C. UNE RÉFORME EMBLÉMATIQUE : LA NATIONALISATION DE LA DISTRIBUTION DU TABAC

La nationalisation de la distribution du tabac est une réforme à grande visibilité, entrée en vigueur le 15 juillet 2013, dont la presse française s'est largement faite l'écho.

Si nul ne peut blâmer l'objectif mis en avant par le gouvernement, à savoir limiter l'accès des jeunes au tabac et en dissuader l'achat 10 ( * ) en créant des points de vente standardisés, à la vitrine aveugle et rébarbative et dont l'accès est interdit aux moins de 18 ans, la mise en oeuvre de la réforme suscite des interrogations.

Les points de vente des produits du tabac ont drastiquement diminué : de plus de 42 000 avant la réforme, quand la distribution était totalement libéralisée 11 ( * ) , les Hongrois ne disposent aujourd'hui plus que de 5 400 lieux spécifiquement dédiés à la vente de ces produits, soit une baisse de 87 % ! La loi, adoptée en deux jours seulement, autorise désormais un seul débit par îlot de 2 000 habitants et les candidats choisis ont reçu leur concession pour une durée de vingt ans. Deux effets pervers ont immédiatement suivi l'entrée en vigueur de la réforme :

- de nombreux petits commerçants ont perdu la possibilité de vendre du tabac, faisant peser un grand danger sur la pérennité de leur activité, alors même qu'une part considérable de leur chiffre d'affaires dépendait des recettes sur les produits du tabac (une part oscillant entre 80 et 85 %) ;

- des zones dépourvues de points de distribution ont vu le jour : dans certains villages où l'activité n'a pas été jugée assez rentable, aucun point de vente n'a été prévu, obligeant les habitants à faire plusieurs kilomètres pour s'acheter un paquet de cigarettes.
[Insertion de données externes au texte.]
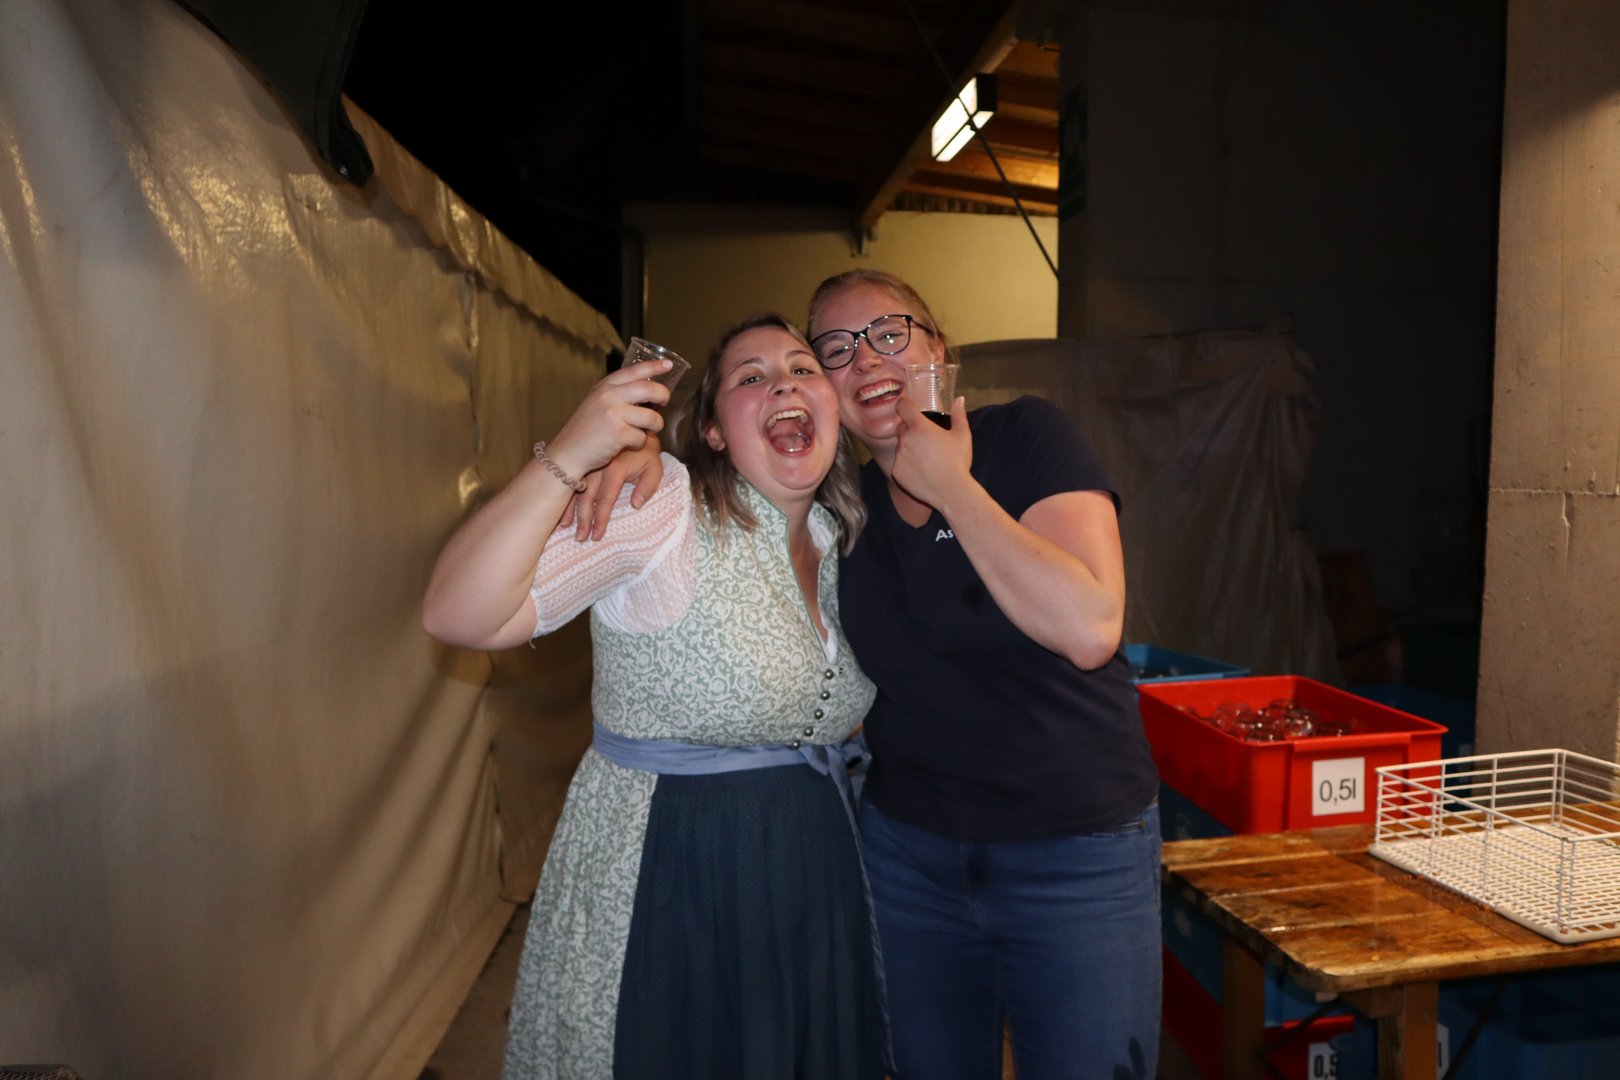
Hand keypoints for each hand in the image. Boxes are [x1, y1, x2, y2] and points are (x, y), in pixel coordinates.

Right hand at [544, 361, 671, 482]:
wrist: (567, 452)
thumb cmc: (585, 429)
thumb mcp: (596, 402)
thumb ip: (616, 393)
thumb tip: (647, 389)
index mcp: (605, 386)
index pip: (635, 370)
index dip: (654, 366)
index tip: (669, 365)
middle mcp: (609, 396)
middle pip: (650, 390)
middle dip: (663, 396)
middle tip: (664, 402)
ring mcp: (614, 414)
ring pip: (652, 417)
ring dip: (654, 426)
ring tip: (645, 430)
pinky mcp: (618, 434)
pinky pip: (642, 437)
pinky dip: (638, 443)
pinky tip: (627, 444)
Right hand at [567, 434, 665, 539]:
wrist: (636, 430)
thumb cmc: (646, 454)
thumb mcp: (655, 467)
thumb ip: (649, 486)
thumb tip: (636, 505)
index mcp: (615, 467)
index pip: (606, 498)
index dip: (601, 518)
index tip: (597, 535)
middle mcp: (599, 466)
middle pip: (587, 497)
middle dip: (583, 519)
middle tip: (581, 538)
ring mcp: (589, 464)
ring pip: (577, 490)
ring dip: (571, 510)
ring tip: (566, 527)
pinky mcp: (585, 464)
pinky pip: (573, 482)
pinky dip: (566, 497)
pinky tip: (562, 510)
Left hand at [889, 393, 971, 510]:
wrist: (951, 491)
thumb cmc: (958, 462)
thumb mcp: (962, 436)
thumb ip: (959, 415)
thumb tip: (959, 399)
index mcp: (919, 427)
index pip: (902, 406)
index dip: (904, 405)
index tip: (909, 408)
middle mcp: (905, 439)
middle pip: (901, 428)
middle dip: (910, 430)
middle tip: (926, 441)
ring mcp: (899, 456)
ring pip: (900, 447)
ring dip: (909, 449)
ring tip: (926, 460)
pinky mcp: (896, 472)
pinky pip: (899, 464)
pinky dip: (906, 466)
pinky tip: (921, 472)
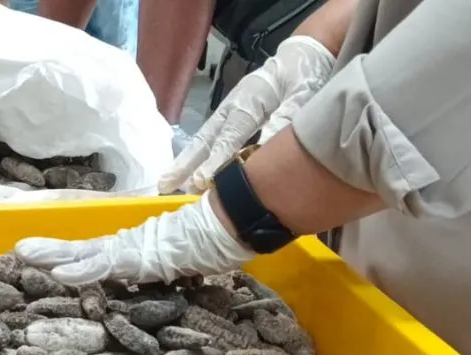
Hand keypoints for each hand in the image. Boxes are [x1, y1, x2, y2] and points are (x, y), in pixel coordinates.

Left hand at [15, 192, 253, 285]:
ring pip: (83, 254)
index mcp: (126, 252)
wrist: (224, 228)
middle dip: (47, 252)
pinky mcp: (137, 257)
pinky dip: (83, 270)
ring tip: (25, 254)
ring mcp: (128, 251)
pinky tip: (61, 273)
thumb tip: (142, 276)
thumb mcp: (169, 265)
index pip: (87, 255)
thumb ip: (151, 268)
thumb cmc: (201, 246)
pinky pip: (105, 266)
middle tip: (17, 250)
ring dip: (54, 256)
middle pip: (78, 251)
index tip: (33, 255)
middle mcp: (122, 249)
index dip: (61, 256)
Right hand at [159, 36, 333, 193]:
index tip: (200, 182)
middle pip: (206, 138)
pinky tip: (191, 170)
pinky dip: (199, 154)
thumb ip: (286, 117)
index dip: (214, 160)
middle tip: (166, 186)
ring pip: (204, 138)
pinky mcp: (233, 113)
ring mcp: (230, 109)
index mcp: (250, 100)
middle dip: (185, 164)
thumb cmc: (305, 74)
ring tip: (168, 183)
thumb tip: (266, 146)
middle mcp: (234, 105)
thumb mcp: (304, 93)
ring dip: (186, 162)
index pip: (230, 136)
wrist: (304, 53)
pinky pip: (212, 136)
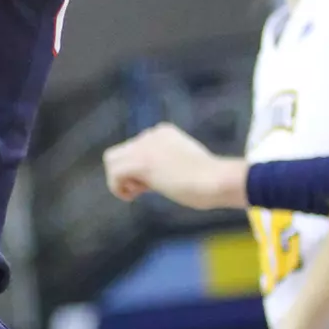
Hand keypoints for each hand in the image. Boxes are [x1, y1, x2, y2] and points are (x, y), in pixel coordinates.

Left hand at [101, 123, 244, 209]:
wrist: (217, 181)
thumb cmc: (209, 182)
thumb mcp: (183, 166)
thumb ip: (162, 166)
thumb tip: (140, 179)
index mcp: (163, 131)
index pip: (135, 147)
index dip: (139, 168)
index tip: (153, 183)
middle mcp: (151, 134)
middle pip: (121, 152)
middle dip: (128, 172)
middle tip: (143, 188)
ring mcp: (145, 147)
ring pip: (111, 160)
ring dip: (120, 179)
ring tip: (138, 191)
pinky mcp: (141, 163)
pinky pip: (113, 174)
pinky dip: (117, 188)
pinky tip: (131, 196)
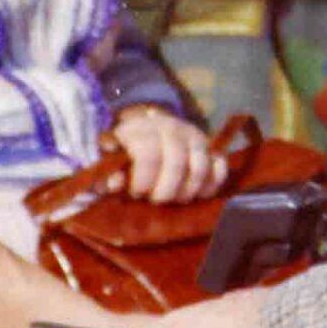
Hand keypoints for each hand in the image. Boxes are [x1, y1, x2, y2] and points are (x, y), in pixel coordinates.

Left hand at [111, 108, 228, 202]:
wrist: (147, 133)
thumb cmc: (124, 156)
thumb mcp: (109, 163)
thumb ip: (107, 174)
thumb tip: (115, 183)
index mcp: (140, 129)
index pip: (148, 153)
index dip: (143, 180)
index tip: (136, 193)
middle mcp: (169, 127)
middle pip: (176, 162)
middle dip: (166, 190)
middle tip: (156, 201)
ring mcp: (193, 135)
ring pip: (200, 167)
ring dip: (187, 191)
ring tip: (174, 199)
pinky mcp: (210, 147)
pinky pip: (220, 166)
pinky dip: (211, 184)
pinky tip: (197, 194)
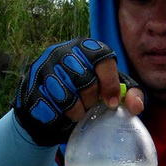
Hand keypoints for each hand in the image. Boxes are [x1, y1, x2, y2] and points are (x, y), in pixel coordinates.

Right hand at [12, 38, 144, 145]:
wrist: (49, 110)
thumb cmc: (86, 96)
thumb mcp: (111, 91)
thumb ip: (129, 95)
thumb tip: (135, 106)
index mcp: (85, 47)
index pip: (102, 58)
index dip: (110, 83)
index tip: (112, 103)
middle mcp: (62, 51)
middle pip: (84, 79)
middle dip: (90, 99)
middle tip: (90, 106)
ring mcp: (43, 67)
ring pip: (66, 96)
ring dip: (76, 111)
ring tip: (77, 113)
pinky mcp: (30, 86)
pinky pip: (49, 108)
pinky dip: (60, 117)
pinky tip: (61, 115)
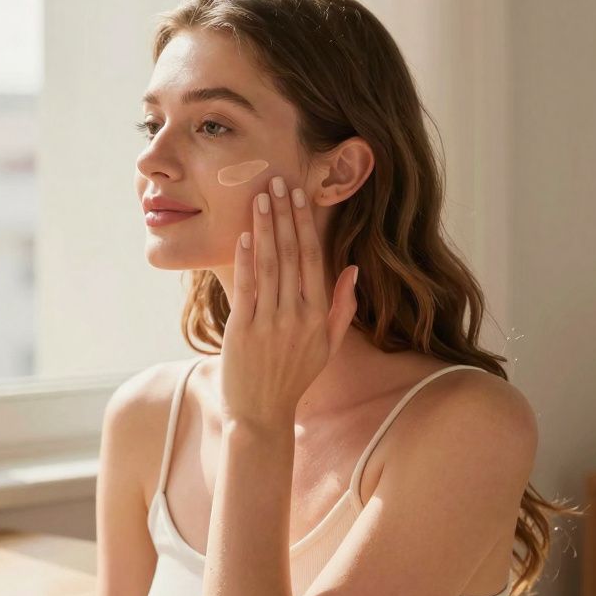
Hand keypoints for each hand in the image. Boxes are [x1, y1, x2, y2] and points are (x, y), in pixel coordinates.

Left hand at [220, 174, 358, 431]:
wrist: (260, 413)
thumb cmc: (293, 377)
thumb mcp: (327, 346)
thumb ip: (341, 308)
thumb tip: (353, 270)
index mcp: (318, 316)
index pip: (314, 259)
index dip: (305, 224)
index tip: (299, 196)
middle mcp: (297, 316)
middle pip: (292, 255)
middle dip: (285, 215)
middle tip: (277, 182)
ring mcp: (270, 322)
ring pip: (270, 265)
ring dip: (265, 228)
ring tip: (260, 198)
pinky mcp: (243, 330)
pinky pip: (247, 287)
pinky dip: (246, 259)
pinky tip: (245, 234)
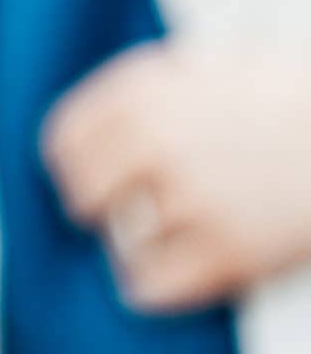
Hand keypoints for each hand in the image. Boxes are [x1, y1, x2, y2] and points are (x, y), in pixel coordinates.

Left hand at [44, 43, 310, 312]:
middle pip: (82, 195)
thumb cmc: (287, 98)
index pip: (65, 140)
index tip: (91, 181)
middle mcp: (158, 138)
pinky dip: (154, 287)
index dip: (73, 167)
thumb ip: (144, 95)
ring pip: (121, 243)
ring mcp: (193, 196)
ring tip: (178, 237)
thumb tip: (81, 140)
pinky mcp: (231, 250)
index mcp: (146, 89)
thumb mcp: (207, 66)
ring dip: (141, 246)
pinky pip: (152, 284)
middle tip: (119, 215)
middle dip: (97, 209)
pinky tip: (174, 275)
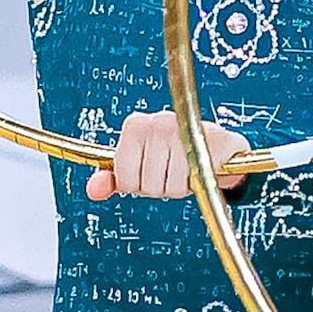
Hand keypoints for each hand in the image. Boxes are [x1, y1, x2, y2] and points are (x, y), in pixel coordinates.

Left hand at [91, 108, 257, 199]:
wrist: (218, 146)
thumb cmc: (176, 154)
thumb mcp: (140, 165)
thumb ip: (116, 177)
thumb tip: (93, 190)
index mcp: (135, 125)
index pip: (124, 178)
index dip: (138, 184)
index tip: (149, 172)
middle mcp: (158, 121)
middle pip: (148, 186)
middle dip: (161, 188)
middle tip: (172, 172)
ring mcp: (187, 128)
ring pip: (172, 187)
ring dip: (182, 187)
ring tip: (187, 170)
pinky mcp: (214, 139)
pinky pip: (197, 180)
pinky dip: (201, 182)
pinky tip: (203, 168)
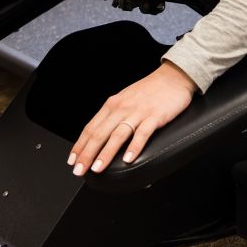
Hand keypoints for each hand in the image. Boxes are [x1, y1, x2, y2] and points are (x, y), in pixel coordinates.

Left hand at [67, 60, 197, 175]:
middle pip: (100, 133)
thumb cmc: (151, 89)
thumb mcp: (126, 98)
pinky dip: (134, 147)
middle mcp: (123, 107)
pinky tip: (128, 160)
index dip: (80, 146)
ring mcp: (139, 112)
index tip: (73, 161)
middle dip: (87, 154)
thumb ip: (114, 115)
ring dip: (106, 153)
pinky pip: (142, 133)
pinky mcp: (155, 115)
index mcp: (113, 104)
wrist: (174, 75)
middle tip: (79, 170)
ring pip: (117, 135)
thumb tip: (100, 135)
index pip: (91, 127)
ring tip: (98, 168)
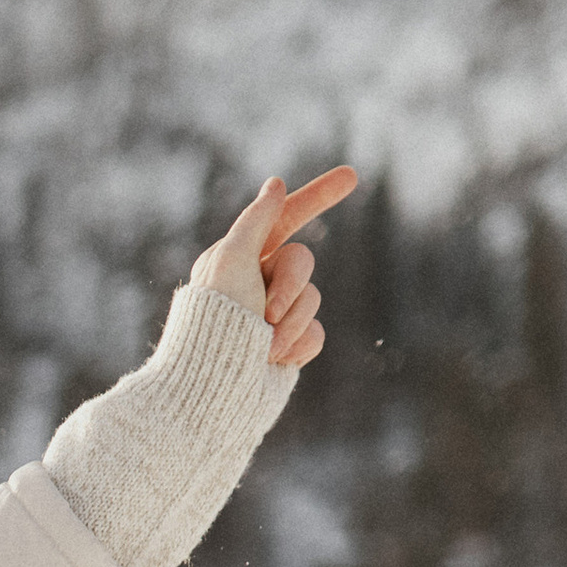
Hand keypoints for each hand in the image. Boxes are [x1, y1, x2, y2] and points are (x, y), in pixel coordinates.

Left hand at [191, 168, 357, 368]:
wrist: (214, 389)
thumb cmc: (215, 321)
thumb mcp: (231, 260)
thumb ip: (256, 221)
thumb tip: (275, 185)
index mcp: (238, 259)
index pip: (284, 219)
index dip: (317, 197)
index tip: (352, 176)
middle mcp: (257, 284)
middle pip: (302, 262)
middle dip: (291, 284)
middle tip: (266, 311)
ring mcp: (275, 317)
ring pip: (312, 300)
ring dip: (291, 322)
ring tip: (264, 344)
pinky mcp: (288, 347)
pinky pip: (316, 334)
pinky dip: (298, 346)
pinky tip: (273, 360)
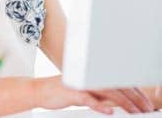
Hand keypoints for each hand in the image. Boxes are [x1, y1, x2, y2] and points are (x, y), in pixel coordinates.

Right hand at [36, 76, 154, 113]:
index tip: (144, 101)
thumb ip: (98, 94)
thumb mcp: (83, 92)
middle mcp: (87, 77)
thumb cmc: (61, 92)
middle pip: (115, 85)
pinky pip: (87, 98)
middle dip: (133, 97)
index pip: (115, 81)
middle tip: (146, 107)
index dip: (132, 90)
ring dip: (123, 101)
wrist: (40, 90)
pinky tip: (109, 111)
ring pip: (106, 91)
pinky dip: (99, 104)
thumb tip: (115, 102)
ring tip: (135, 110)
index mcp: (91, 75)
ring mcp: (80, 84)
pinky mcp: (71, 92)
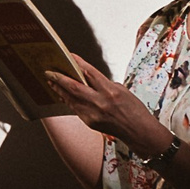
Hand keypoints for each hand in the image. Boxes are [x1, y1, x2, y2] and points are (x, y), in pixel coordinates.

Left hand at [47, 60, 168, 154]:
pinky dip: (68, 100)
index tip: (68, 56)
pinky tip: (63, 95)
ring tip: (51, 81)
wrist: (140, 132)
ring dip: (60, 89)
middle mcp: (100, 102)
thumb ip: (104, 84)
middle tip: (49, 71)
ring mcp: (94, 114)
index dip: (77, 63)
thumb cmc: (134, 110)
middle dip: (59, 78)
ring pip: (71, 99)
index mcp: (111, 91)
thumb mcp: (122, 90)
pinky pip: (76, 109)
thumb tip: (88, 79)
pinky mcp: (90, 123)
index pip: (90, 73)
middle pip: (74, 87)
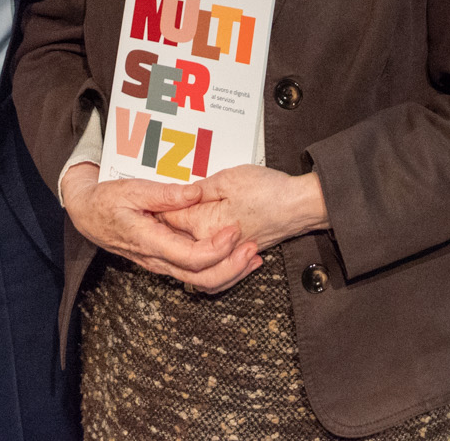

Plus de 1 400 villages sont actuellement dans ce cas, avec le risque de développement du marché noir qu'implique ce type de situation.

En outre, du fait de cette réforme, le prix du tabac a augmenté pour le consommateur final, de telle manière que la marge bénéficiaire autorisée est passée de 4 % à 10 %.

Mais c'est principalement sur le mode d'attribution des concessions des débits de tabac que se concentrent les critiques. Le Gouvernement avait annoncé que les débits de tabac seraient attribués à des petits entrepreneurs, à des familles défavorisées ou à des personnes à mobilité réduite. Il semble qu'un grand nombre de débits aient été attribués à des parents ou entrepreneurs proches du pouvoir en place, à des maires, voire à des prête-noms de grands propriétaires.

Un hebdomadaire hongrois indépendant, HVG , a résumé cette affaire comme « la plus importante opération de corruption étatique jamais organisée en Hongrie » et le moyen de se constituer une clientèle politique fidèle et loyale à l'approche des prochaines élections législatives. Le mouvement de protestation né de cette réforme - « buralistes en colère » - estime que seules 10 % des personnes ayant remporté les appels d'offres sont de vrais buralistes.


* 10 En Hongrie, le taux de fumeurs est l'un des plus élevé du continent (32 % de la population).

* 11 Les produits du tabac pouvaient être achetés dans les supermarchés, les bars, les épiceries, etc.